Rahim Entezari and Hanie Sedghi (senior scientist at Google Brain) will present research pursued with Behnam Neyshabur, Hanie Sedghi and Olga Saukh at the EPFL Virtual Symposium “Loss Landscape of Neural Networks: theoretical insights and practical implications,” which takes place Feb 15–16, 2022.
In this work, we conjecture that if the permutation invariance of neural networks is taken into account, SGD solutions will likely have no barrier in the linear interpolation between them. Although it is a bold conjecture, we show how extensive empirical attempts fall short of refuting it.

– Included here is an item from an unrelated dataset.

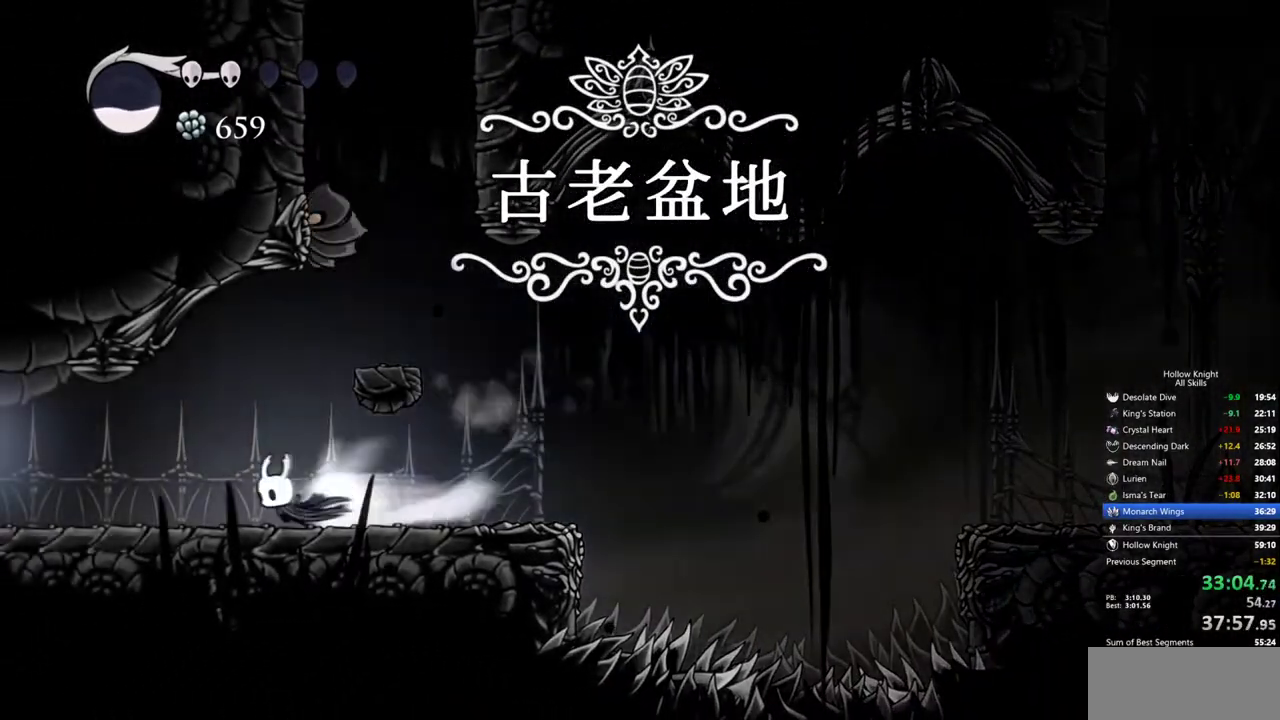
{"keys": ["left"], "events": []}
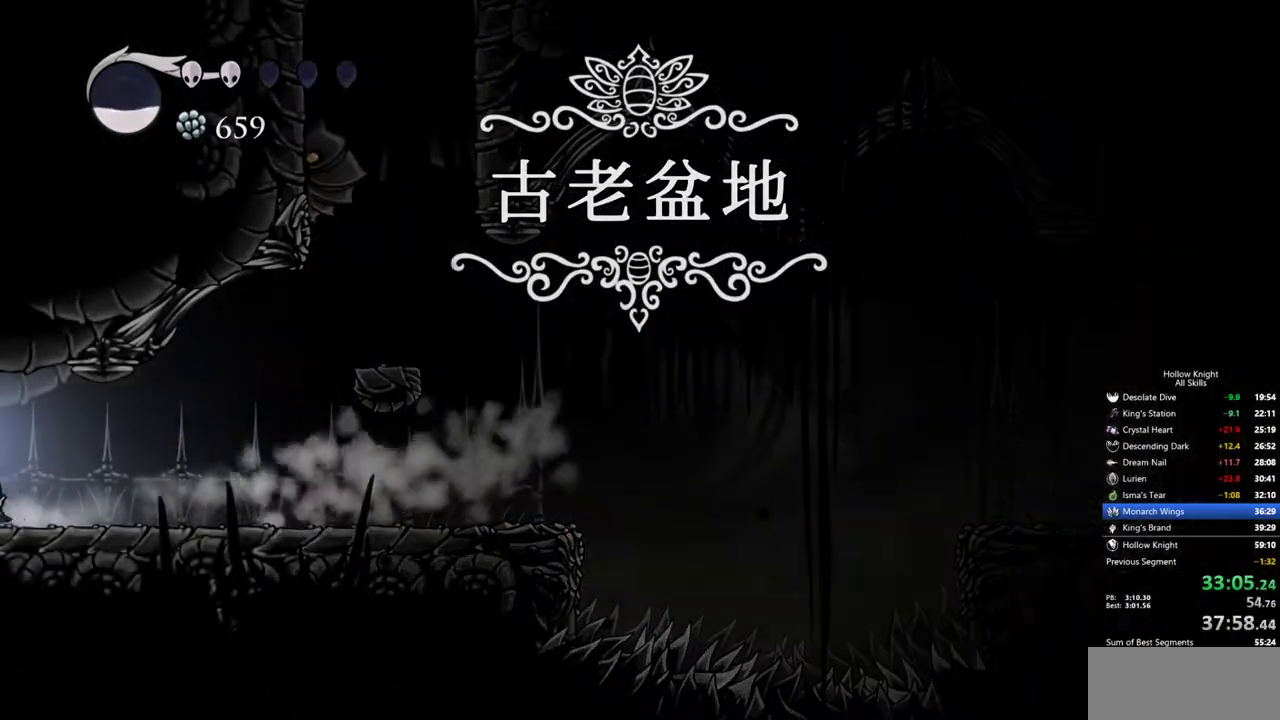
{"keys": ["left"], "events": []}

We further provide a preliminary theoretical result to support our conjecture. Our conjecture has implications for the lottery ticket hypothesis, distributed training, and ensemble methods.
About the Symposium:
In practical applications, Deep Neural Networks are typically trained by walking down the loss surface using gradient descent augmented with a bag of tricks. One of the important practical insights has been that large, overparameterized, networks that have more parameters than necessary work better – one potential interpretation (but not the only one) is the ‘lottery ticket hypothesis’. Obviously, the shape of the loss landscape is important when walking down. In recent years, research on the shape of the loss landscape has addressed questions such as: “Is there one big global minimum or many scattered small ones?”, “Is the loss landscape rough or smooth?”, “Should we worry about saddle points?”, “Are there flat regions in the loss?”, “How many saddle points are there?”.
While these look like questions for theoreticians, their answers might have practical consequences and lead to a better understanding of the role of overparameterization, pruning, and reasons of the bag of tricks. The aim of this workshop is to bring together researchers that have worked on these topics from different points of views and different backgrounds (Computer Science, Math, Physics, Computational Neuroscience), and build a community around these questions.